Türkiye de siyasetin toplumdan bağımsız yapılamayacağı görüldü. Artık sadece İstanbul un değil Kürt, Türkmen, Laz, Ermeni, Çerkez, Mehelimi, Arap, Süryani Asuri seçimidir.
Colemerglilerden (Hakkari) ‘PeKeKe’ sözünü kullandıklarında başlarına neler geldiğini anlatan, insanın kanını donduran tanıklar var. JİTEM Kentin tüm sokaklarının giriş ve çıkışlarını zırhlı araçlarla kapatır, akşam evine dönen herkese bir soru sorar ‘Apo’nun partisinin adı nedir?’, ‘Pekeke’ diye yanıt verdiklerinde anında infaz eder. Sabah olunca OHAL valisi açıklama yapar, ‘dün gece kent merkezinde saldırıya geçen teröristler etkisiz hale getirildi’. PKK ve Kürdistan dediği için on binlerce insan binlerce yıl hapis cezası alır, kitle iletişim araçları kapatılır, yasaklanır ama Binali Yıldırım gelir Amed’e, kullanır.
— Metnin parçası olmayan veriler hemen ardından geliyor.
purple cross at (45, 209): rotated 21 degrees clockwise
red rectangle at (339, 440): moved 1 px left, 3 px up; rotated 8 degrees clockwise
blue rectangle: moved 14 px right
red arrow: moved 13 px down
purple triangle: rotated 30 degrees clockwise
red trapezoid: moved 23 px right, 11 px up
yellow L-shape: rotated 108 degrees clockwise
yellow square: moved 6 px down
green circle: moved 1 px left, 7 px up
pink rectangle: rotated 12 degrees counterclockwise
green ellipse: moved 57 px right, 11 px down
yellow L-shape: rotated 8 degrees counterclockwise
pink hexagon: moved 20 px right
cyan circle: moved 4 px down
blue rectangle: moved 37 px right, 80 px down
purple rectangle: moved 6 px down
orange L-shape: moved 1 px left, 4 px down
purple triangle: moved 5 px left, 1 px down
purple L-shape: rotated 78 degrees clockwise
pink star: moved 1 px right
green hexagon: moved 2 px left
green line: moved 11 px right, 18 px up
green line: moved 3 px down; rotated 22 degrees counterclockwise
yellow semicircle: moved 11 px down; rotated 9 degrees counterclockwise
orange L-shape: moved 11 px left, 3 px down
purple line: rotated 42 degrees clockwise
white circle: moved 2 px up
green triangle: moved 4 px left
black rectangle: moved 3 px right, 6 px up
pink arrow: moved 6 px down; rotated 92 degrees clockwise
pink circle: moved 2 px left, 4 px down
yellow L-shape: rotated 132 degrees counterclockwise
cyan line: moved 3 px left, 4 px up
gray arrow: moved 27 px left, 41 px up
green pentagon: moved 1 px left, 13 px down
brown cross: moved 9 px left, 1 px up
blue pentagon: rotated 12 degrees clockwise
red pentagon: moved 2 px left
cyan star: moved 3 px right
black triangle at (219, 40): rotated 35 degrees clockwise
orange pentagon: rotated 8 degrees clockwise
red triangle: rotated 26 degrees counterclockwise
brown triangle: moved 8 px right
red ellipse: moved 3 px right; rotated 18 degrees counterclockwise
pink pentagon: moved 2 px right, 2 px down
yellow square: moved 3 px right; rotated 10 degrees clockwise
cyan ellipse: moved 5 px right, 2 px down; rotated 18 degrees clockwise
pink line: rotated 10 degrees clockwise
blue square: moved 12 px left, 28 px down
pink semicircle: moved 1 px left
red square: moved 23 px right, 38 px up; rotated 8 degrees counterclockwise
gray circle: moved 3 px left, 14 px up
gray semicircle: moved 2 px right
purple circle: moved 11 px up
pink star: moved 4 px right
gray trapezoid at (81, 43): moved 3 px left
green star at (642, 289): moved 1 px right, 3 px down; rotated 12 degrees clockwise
Şimdi 15,5 milyonu aşan İstanbul sokaklarında, tüm Türkiye de ve dünyada bolca PKK, Kürdistan, Kürt sözcüğü dolaşıyor. İstanbul seçimi AKP-MHP zihniyetine karşı bir seçimdir. Birlikte yaşadığı Kürde düşman, komşu Kürde dost siyasetini sürdürmeye tutunan ancak bu zihniyet olabilir.
Ama artık çok geç, asimilasyon, red ve inkar sorunu çözülecekse karşılığında oy istenmeden çözülecek. PKK lideri Sayın Öcalan’ın son görüşmede, Kuzey Suriye ve Türkiye için önerileri yeni geldi. HDP tercihini çoktan üçüncü yoldan yana yaptı, on yılların mücadele tecrübesinden yararlandı, CHP’ye oy vermek CHP’li olmak demek değil. AKP-MHP’nin seçime dayanarak toplumu ayrıştıran, çarpıştıran, “nerede bir Kürt varsa vurun politikalarına son verme referandumudur” dedi.
Kendine politika yapıyorum insani, vicdani, ahlaki, hukuki yoldayım diyen; madına yönelik taciz, tecavüze şiddete karşı mücadele ediyormuş gibi, dini istismar eden, milliyetçi, ırkçılığa karşı direniyormuş gibi yapma. Eşitlikçi, özgürlükçü demokratmışsın gibi, ana dilde eğitimi destekliyormuşsun gibi, red ve inkara karşıymışsın gibi, kolektif- şeffaf- denetime açık-katılımcıymışsın gibi yapma. ‘Yapıyormuş gibi’ değil hakikaten yap.
Çözüm çok basit, İmralı’dan bin bir direnişle 7 madde çıktı. Tarih de şahittir ki belli bir sınıfın, grubun egemenliği olan oligarşi direnişle yıkılmış, tüm siyasi ilişkilerin dini kurallara göre düzenlenip yürütüldüğü devlet ve imparatorluk olan teokrasi de yıkılmış. Tek millet, tek din, tek dil uygulamasıyla ulus devletin çöktüğü ortada, kadını yok sayanlar yok olmuşlar, o da ortadadır.
Tek bir kişinin ve farklılığın dahi dışta kalmayacağı ortak mutabakat tek çözüm olarak görünüyor. Ekrem İmamoğlu ve Binali Yıldırım’ın hiç abartıya gerek olmayan buluşması oldu. Korkularla dolu soru ve yanıtların nasıl bir irade olma sorunu olduğunu gördünüz. İstanbul seçimine üç gün kala tanımadıklarınıza ulaşın. Bu iradeyi kazanmak için mücadele etmeden olmaz ve irade kıranların kazanamayacağını tarih olarak İstanbul dinamikleri yazacak.